# Stored items:
----------

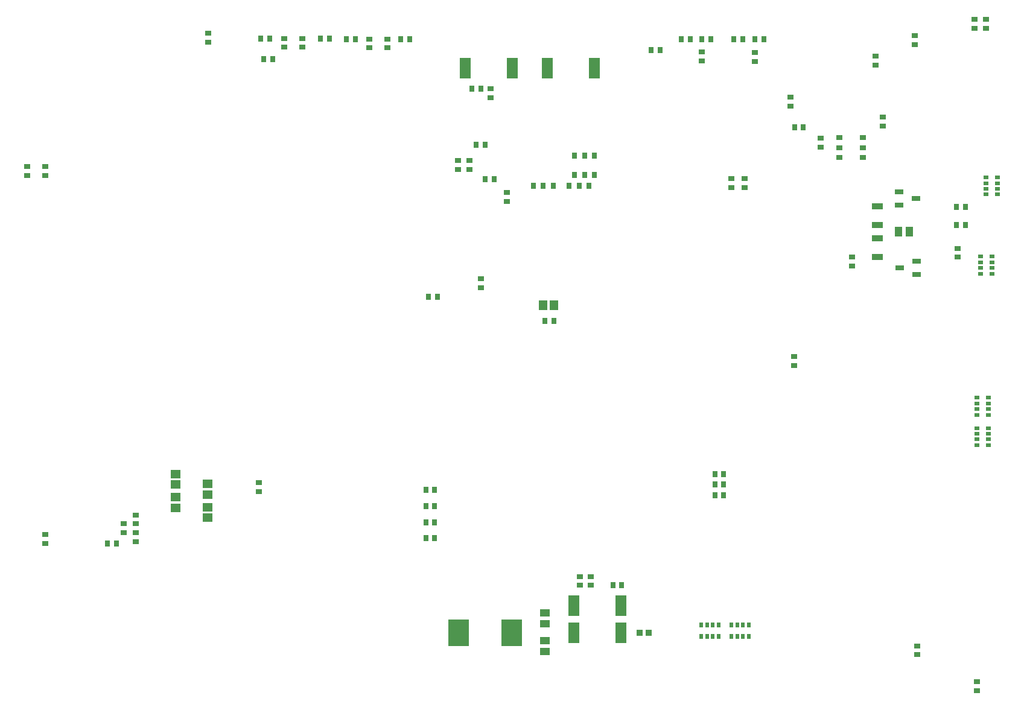
<source format=gbp>
G04*
G04 #@! TF.GenerationSoftware,Altium Limited,Altium Designer,19.0.10 (269)*
G04*
G04 Layer_Color=128*
%FSLAX43Y43*%
%MOMM*%
G71*
G01*
G75*
%ADD36R,0.850X0.750*%
%ADD41R,0.900X0.750*%
%ADD42R,0.850X0.700*%
%ADD43R,0.900X0.800*%
%ADD45R,0.700X0.850*%
%ADD46R,0.800X0.900*%
%ADD47R,1.350X1.150*%
%ADD136R,3.000X3.810*%
%ADD137R,0.750X0.900*%
%ADD138R,0.750X0.850*%
%ADD139R,0.850X0.900*%
%ADD140R,1.350X1.050*%
%ADD141R,1.000X1.350*%
%ADD142R,1.150X1.350*%
%ADD143R,1.200X0.800*%
%ADD144R,1.550X0.900*%
%ADD145R,1.500X3.000*%
%ADD146R,0.700X0.500*%
%ADD147R,0.500X0.700*%
D36*
X163050Y135875D02*
D03*
Y137125D02*
D03*
D41*
X189250Y55125D02*
D03*
Y53875D02*
D03*
X180830Y60125D02*
D03*
Y58875D02*
D03*
X81330Y144875D02*
D03*
Y146125D02*
D03*
X71230Y78500D02*
D03*
Y77250D02*
D03*
X58530Y75750D02*
D03*
Y74500D02*
D03*
X88425Y81793D02*
D03*
Y83043D02*
D03*
X171700Y113475D02*
D03*
Y114725D02*
D03*
X186480Y114675D02*
D03*
Y115925D02*
D03*
X163600Y99475D02*
D03*
Y100725D02*
D03*
X118000Y128225D02*
D03*
Y126975D02*
D03*
X156650Y124475D02*
D03*
Y125725D02*
D03*
D42*
X119650Y110425D02*
D03*
Y111675D02*
D03*
X188900Y148050D02*
D03*
Y146800D02*
D03*
X123300Y123790D02*
D03*
Y122540D02*
D03*
X176000Y134375D02*
D03*
Y133125D02*
D03*
X121000Y137100D02*
D03*
Y138350D02*
D03*
X150610Y142250D02*
D03*
Y143500D02*
D03*
X158070Y142175D02*
D03*
Y143425D02*
D03*
X167250Y130125D02*
D03*
Y131375D02*
D03*
X190500Y146800D02*
D03*
Y148050D02*
D03*
X71230Y76000D02*
D03*
Y74750D02*
D03*
X55990Y127375D02*
D03*
Y126125D02*
D03*
X58530Y127375D02*
D03*
Y126125D02*
D03*
X69500Y76000D02*
D03*
Y77250D02*
D03*
X94540Y145400D02*
D03*
Y144150D02*
D03*
X92000D02*
D03*
Y145400D02*
D03*
X106540Y145300D02*
D03*
Y144050D02*
D03*
X104000D02*
D03*
Y145300D02*
D03*
X133500Y69875D02*
D03*
Y68625D02*
D03*
X154800Y125725D02*
D03*
Y124475D02*
D03*
X116400Y126995D02*
D03*
Y128245D02*
D03*
D43*
X173215Y130050D02*
D03*
Y131450D02*
D03*
Y128650D02*
D03*
X175000Y142875D02*
D03*
Y141625D02*
D03*
X169875Y128650D02*
D03*
Y131450D02*
D03*
Y130050D02*
D03*
X180500Y145750D02*
D03*
Y144500D02*
D03*
X135000Y69875D02*
D03*
Y68625D02*
D03*
D45*
X121500Y125600D02*
D03*
X120250D02*
D03*
X113075Y79750D02*
D03*
X111925D02*
D03*
X119600Y138350D02*
D03*
X118350D02*
D03*
X150610Y145250D02*
D03*
X151860D02*
D03*
X158070Y145300D02*
D03*
X159320D02*
D03*
X113125Y75250D02*
D03*
X111875D02*
D03*
Y82000D02*
D03*
X113125D02*
D03*
X111925Y77500D02*
D03*
X113075D02*
D03*
X152445Y81268D02*
D03*
X153695D02*
D03*
Y82768D02*
D03*
X152445D02*
D03*
X138125Y68650D02*
D03*
X139375D02*
D03*
D46*
X100750Y145300D02*
D03*
X102000D02*
D03*
X147750Y145250D02*
D03*
X149000D02*
D03*
X134800Y124700D02*
D03*
X132000D02*
D03*
X133400D02*
D03*
X126950D02*
D03*
X129750D02*
D03*
X128350D02*
D03*
X135573Y128950D02*
D03*
X132773D02*
D03*
X134173D02*
D03*
X135573Y126200D02*
D03*
X132773D02*
D03*
X134173D02*
D03*
X163625Y132950D02*
D03*
X164875D02*
D03*
X156370Y145300D02*
D03*
X155120D02*
D03*
X97125Y145400D02*
D03*
X98375D02*
D03*
X108375Y145300D02*
D03*
X109625D02*
D03*
X90000Y145400D02*
D03*
X88750D02*
D03*
X187625Y121750D02*
D03*
X186375D02*
D03*
X187625Y119210D02*
D03*
X186375D02*
D03*
X152445Y84268D02*
D03*
X153695D02*
D03*
D47*
X81250Y79592D02*
D03*
Y78143D02*
D03*
X76750Y79525D02*
D03*
Y80975D02*
D03*
X81250Y82842D02*
D03*
Y81393D02*
D03*
X76750Y82775D02*
D03*
Y84225D02*
D03*
D136*
X116500Y62000D02*
D03*
X123900D02*
D03*
D137*
X112275Y109125D02*
D03*
X113525D02*
D03*
X90375Y142500D02*
D03*
X89125D02*
D03*
X144750Y143750D02*
D03*
X143500D02*
D03*
X67250Y74500D02*
D03*
X68500D02*
D03*
X129875Y105750D02*
D03*
X128625D02*
D03*
D138*
X118975Y130500D02*
D03*
X120225D02*
D03*
D139*
X143150Y62000D02*
D03*
X141850D02*
D03*
D140*
X128625Y60875D02*
D03*
Y59375D02*
D03*
Y64750D02*
D03*
Y63250D02*
D03*
D141*
X179750Y118250D02*
D03*
X178250D02*
D03*
D142*
X128350Y107960D02*
D03*
X129875D02*
D03*
D143*
X180690Y122920D02*
D03*
X178290Y123870D02*
D03*
Y121970D02*
D03*
X180750Y114130D02*
D03*
Y112230D02*
D03*
X178350Y113180D02*
D03*
D144*
X175250Y114675D02*
D03*
Y117325D02*
D03*
Y121825D02*
D03*
Y119175D02*
D03*
D145*
X117400Y141250D02*
D03*
X124000D02*
D03*
X128950D02*
D03*
X135550D02*
D03*
X132700Y65750D02*
D03*
X139300D02*
D03*
X132700Y62000D02*
D03*
X139300D02*
D03*
D146*
X192100Y125080D02*
D03*
Y124280D02*
D03*
Y123480D02*
D03*
Y125880D02*
D03*
X190500Y125080D02*
D03*
Y124280D02*
D03*
Y123480D02*
D03*
Y125880D02*
D03*
X189700Y114779D02*
D03*
Y112379D02*
D03*
Y113179D02*
D03*
Y113979D02*
D03*
X191300Y114779D02*
D03*
Y112379D02*
D03*
Y113179D02*
D03*
Y113979D02*
D03*
X189200Y94950D02*
D03*
Y92550D02*
D03*
Y93350D02*
D03*
Y94150D02*
D03*
X190800Y94950D02*
D03*
Y92550D02*
D03*
Y93350D02*
D03*
Y94150D02*
D03*
X189200Y90700D02*
D03*
Y88300D02*
D03*
Y89100D02*
D03*
Y89900D02*
D03*
X190800Y90700D02*
D03*
Y88300D02*
D03*
Y89100D02*
D03*
Y89900D02*
D03*
D147*
X157200Y63050D02*
D03*
X154800D02*
D03*
X155600D02*
D03*
X156400D02*
D03*
X157200Y61450D02*
D03*
X154800D02*
D03*
X155600D02*
D03*
X156400D02*
D03*
X152950Y63050D02*
D03*
X150550D02*
D03*
X151350D02*
D03*
X152150D02*
D03*
X152950Y61450D02*
D03*
X150550D02*
D03*
X151350D02*
D03*
X152150D02*
D03*
M02*

</source>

----------

# WHAT IS EXPECTED:
Retype the entries exactly, skipping every picture.

# OUTPUT BELOW:
<source format=gbp>
G04*
G04 #@! TF.GenerationSoftware,Altium Limited,Altium Designer,19.0.10 (269)*
G04*
G04 Layer_Color=128*
%FSLAX43Y43*%
%MOMM*%
G71*
G01*
G75*
%ADD36R,0.850X0.750*%
%ADD41R,0.900X0.750*%
%ADD42R,0.850X0.700*%
%ADD43R,0.900X0.800*%
%ADD45R,0.700X0.850*%
%ADD46R,0.800X0.900*%
%ADD47R,1.350X1.150*%
%ADD136R,3.000X3.810*%
%ADD137R,0.750X0.900*%
%ADD138R,0.750X0.850*%
%ADD139R,0.850X0.900*%
%ADD140R,1.350X1.050*%
%ADD141R,1.000X1.350*%
%ADD142R,1.150X1.350*%
%ADD143R,1.200X0.800*%
%ADD144R,1.550X0.900*%
%ADD145R,1.500X3.000*%
%ADD146R,0.700X0.500*%
%ADD147R,0.500X0.700*%
D36*
X163050Y135875D02*
D03*
Y137125D02*
D03*
D41*
X189250Y55125D02*
D03*
Y53875D02*
D03*
X180830Y60125D02*
D03*
Y58875D02*
D03*
X81330Y144875D02*
D03*
Y146125D02*
D03*
X71230Y78500D02*
D03*
Y77250D02*
D03*
X58530Y75750D02*
D03*
Y74500D02*
D03*
X88425Y81793D02*
D03*
Y83043D02*
D03*
X171700Y113475D02*
D03*
Y114725D02*
D03*
X186480Y114675D02*
D03*
Y115925D02*
D03*
X163600Y99475D02*
D03*
Y100725D02*
D03*
X118000Y128225D02*
D03*
Y126975D02*
D03*
X156650Y124475D02*
D03*
Y125725D02*
D03*
D42*
X119650Y110425D02*
D03*
Y111675D02*
D03*
X188900Y148050D02*
D03*
Y146800D02*
D03*
X123300Y123790D02*
D03*
Y122540D02*
D03*
X176000Y134375D02*
D03*
Y133125D02*
D03*
X121000Y137100D02*
D03*
Y138350D02*
D03*
X150610Y142250D02*
D03*
Y143500D02*
D03*
X158070Y142175D02*
D03*
Y143425D02*
D03*
X167250Y130125D02*
D03*
Y131375D02*
D03*
X190500Y146800D02*
D03*
Y148050D02*
D03*
X71230Y76000D02*
D03*
Y74750D02*
D03*
X55990Y127375D02*
D03*
Y126125D02*
D03*
X58530Y127375D02*
D03*
Y126125D02*
D03*
X69500Y76000D02*
D03*
Y77250D02*
D03*
X94540Y145400D02*
D03*
Y144150D02*
D03*
X92000D02*
D03*
Y145400D02*
D03*
X106540Y145300D02*
D03*
Y144050D02*
D03*
X104000D02*
D03*
Y145300D02*
D03*
X133500Y69875D02*
D03*
Y68625D02*
D03*
X154800Y125725D02*
D03*
Y124475D02*
D03*
X116400Y126995D02*
D03*
Y128245D02*
D03*
D43*
X173215Y130050D02*
D03*
Y131450D02*
D03*
Y128650D02*
D03*
X175000Y142875D02*
D03*
Y141625D02*
D03*
X169875Y128650D02*
D03*
Y131450D02*
D03*
Y130050D02*
D03*
X180500Y145750D02*
D03*
Y144500D02*
D03*
X135000Y69875D02*
D03*
Y68625D02*
D03*
D45*
X121500Y125600D02*
D03*
X120250D02*
D03*
X113075Y79750D02*
D03*
X111925D02*
D03*
X119600Y138350D02*
D03*
X118350D02*
D03*
X150610Y145250D02*
D03*
X151860D02*
D03*
X158070Y145300D02*
D03*
X159320D02*
D03*
X113125Y75250D02*
D03*
X111875D02*
D03*
Y82000D02*
D03*
X113125D02*
D03*
X111925Y77500D02*
D03*
X113075D02*
D03*
X152445Y81268D02*
D03*
X153695D02*
D03*
Y82768D02*
D03*
X152445D02*
D03*
X138125Y68650D02*
D03*
X139375D02*
D03*
D46*
X100750Y145300D02*
D03*
X102000D02*
D03*
X147750Y145250D02*
D03*
X149000D02*
D03*
X134800Y124700D02*
D03*
X132000D02*
D03*
X133400D02*
D03*
X126950D02*
D03*
X129750D02*
D03*
X128350D02*
D03*
X135573Y128950D02*
D03*
X132773D02*
D03*
X134173D02*
D03*
X135573Y126200D02*
D03*
X132773D02*
D03*
X134173D02*
D03*
X163625Y132950D02*
D03*
X164875D02*
D03*
X156370Y145300D02*
D03*
X155120D02*
D03*
X97125Y145400D02*
D03*
X98375D02*
D03*
X108375Y145300D02*
D03*
X109625D02*
D03*
X90000Y145400D02*
D03*
X88750D02*
D03*
X187625Y121750D02*
D03*
X186375D02*
D03*
X187625Y119210D02*
D03*
X186375D02*
D03*
X152445Y84268D02*
D03*
X153695D02*
D03*
D47*
X81250Y79592D02*
D03*
Y78143D02*
D03*
X76750Y79525D02*
D03*
Y80975D02*
D03*
X81250Y82842D02*
D03*
Y81393D02*
D03*
X76750Y82775D02*
D03*
Y84225D02*
D03*
D136*
X116500Y62000D02*
D03*
X123900D02*
D03*
D137*
X112275Y109125D02*
D03*
X113525D02*
D03*
X90375Y142500D02*
D03*
X89125D02*
D03*
X144750Y143750D02*
D03*
X143500D02*
D03*
X67250Y74500D02*
D03*
X68500D02*
D03*
X129875Y105750D02*
D03*
X128625D02*
D03*
D138*
X118975Y130500D02*
D03*
X120225D02*
D03*
D139*
X143150Y62000D02*
D03*
X141850D02*
D03*
D140*
X128625Y60875D02*
D03*
Y59375D02*
D03*
Y64750D02*
D03*
Y63250D02*
D03*
D141*
X179750Y118250D02*
D03*
X178250D02*
D03*
D142*
X128350Y107960D02*
D03*
X129875D02*
D03*
D143*
X180690Y122920D02*
D03*
X178290Y123870D02*
D03*
Y121970D02*
D03*
X180750Y114130D02*
D03*
Y112230D02*
D03*
X178350Y113180D02*
D03*
D144*
X175250Y114675D02*
D03*
Y117325D02*
D03*
Y121825D02*
D03*
Y119175D02*
D03*
D145*
X117400Y141250D02*
D03*
X124000D02*
D03*
X128950D02*
D03*
X135550D02*
D03*
X132700Y65750D02*
D03*
X139300D02*
D03*
X132700Y62000D02*
D03*
X139300D02*
D03*
D146*
X192100Y125080D02*
D03*
Y124280D02*
D03*
Y123480D02*
D03*
Y125880D02*
D03*
X190500Y125080D02*
D03*
Y124280D02*
D03*
Y123480D02*
D03*
Y125880D02*
D03*
X189700Y114779D02*
D03*
Y112379D02*
D03*
Y113179D02*
D03*
Y113979D02*
D03*
X191300Y114779D02*
D03*
Y112379D02*
D03*
Y113179D02*
D03*
Y113979D02*
D03*
X189200Y94950D02*
D03*
Y92550D02*
D03*
Y93350D02*
D03*
Y94150D02*
D03*
X190800Y94950D02*
D03*
Y92550D02*
D03*
Y93350D02*
D03*
Y94150D02*
D03*
X189200Y90700D02*
D03*
Y88300D02*
D03*
Y89100D02*
D03*
Y89900D02*
D03*
X190800Y90700D02*
D03*
Y88300D02*
D03*
Y89100D02*
D03*
Y89900D02*
D03*
D147*
X157200Y63050D02*
D03*
X154800D02*
D03*
X155600D02*
D03*
X156400D02*
D03*
X157200Y61450D02*
D03*
X154800D02*
D03*
X155600D02*
D03*
X156400D02*
D03*
X152950Y63050D02*
D03*
X150550D02*
D03*
X151350D02*
D03*
X152150D02*
D03*
X152950Y61450D02*
D03*
X150550D02*
D03*
X151350D02*
D03*
X152150D02*
D03*
M02*

</source>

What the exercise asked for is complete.